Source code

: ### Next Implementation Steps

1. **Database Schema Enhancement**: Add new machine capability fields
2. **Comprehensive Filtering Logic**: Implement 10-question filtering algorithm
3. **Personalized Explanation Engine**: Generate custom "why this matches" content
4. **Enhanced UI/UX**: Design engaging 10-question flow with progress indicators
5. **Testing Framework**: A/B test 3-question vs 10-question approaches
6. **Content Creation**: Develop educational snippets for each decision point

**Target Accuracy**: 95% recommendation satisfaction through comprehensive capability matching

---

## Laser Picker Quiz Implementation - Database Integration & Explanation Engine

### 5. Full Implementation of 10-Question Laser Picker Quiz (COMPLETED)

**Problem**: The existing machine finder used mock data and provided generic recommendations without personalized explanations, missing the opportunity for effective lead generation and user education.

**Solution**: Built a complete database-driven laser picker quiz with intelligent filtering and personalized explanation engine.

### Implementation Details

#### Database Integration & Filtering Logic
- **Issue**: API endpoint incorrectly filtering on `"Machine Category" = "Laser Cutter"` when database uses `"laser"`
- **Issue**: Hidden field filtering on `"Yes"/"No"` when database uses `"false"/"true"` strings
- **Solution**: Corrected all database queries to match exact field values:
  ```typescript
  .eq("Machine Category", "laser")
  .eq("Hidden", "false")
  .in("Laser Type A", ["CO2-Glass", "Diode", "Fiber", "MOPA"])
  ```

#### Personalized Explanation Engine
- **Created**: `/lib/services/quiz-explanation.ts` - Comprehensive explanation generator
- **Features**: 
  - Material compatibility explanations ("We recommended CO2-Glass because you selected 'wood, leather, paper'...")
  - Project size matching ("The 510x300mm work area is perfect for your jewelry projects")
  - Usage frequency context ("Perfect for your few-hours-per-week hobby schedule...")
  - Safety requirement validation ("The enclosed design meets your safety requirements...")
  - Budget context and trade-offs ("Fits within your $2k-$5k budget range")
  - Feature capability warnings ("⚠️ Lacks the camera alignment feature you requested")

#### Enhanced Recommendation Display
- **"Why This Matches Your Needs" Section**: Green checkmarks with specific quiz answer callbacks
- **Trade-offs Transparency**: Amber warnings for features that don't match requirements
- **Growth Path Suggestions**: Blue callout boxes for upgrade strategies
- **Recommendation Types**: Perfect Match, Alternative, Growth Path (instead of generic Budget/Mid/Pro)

⁂

What the task asks> Look back at the entries above. Retype the line with "6. **Content Creation**: Develop", the line with "- **Issue**: Hidden", and all lines in between.

The completed task>
6. **Content Creation**: Develop educational snippets for each decision point

**Target Accuracy**: 95% recommendation satisfaction through comprehensive capability matching

---

## Laser Picker Quiz Implementation - Database Integration & Explanation Engine

### 5. Full Implementation of 10-Question Laser Picker Quiz (COMPLETED)

**Problem**: The existing machine finder used mock data and provided generic recommendations without personalized explanations, missing the opportunity for effective lead generation and user education.

**Solution**: Built a complete database-driven laser picker quiz with intelligent filtering and personalized explanation engine.

### Implementation Details

#### Database Integration & Filtering Logic
- **Issue**: API endpoint incorrectly filtering on `"Machine Category" = "Laser Cutter"` when database uses `"laser"`
- **Issue**: Hidden field filtering on `"Yes"/"No"` when database uses `"false"/"true"` strings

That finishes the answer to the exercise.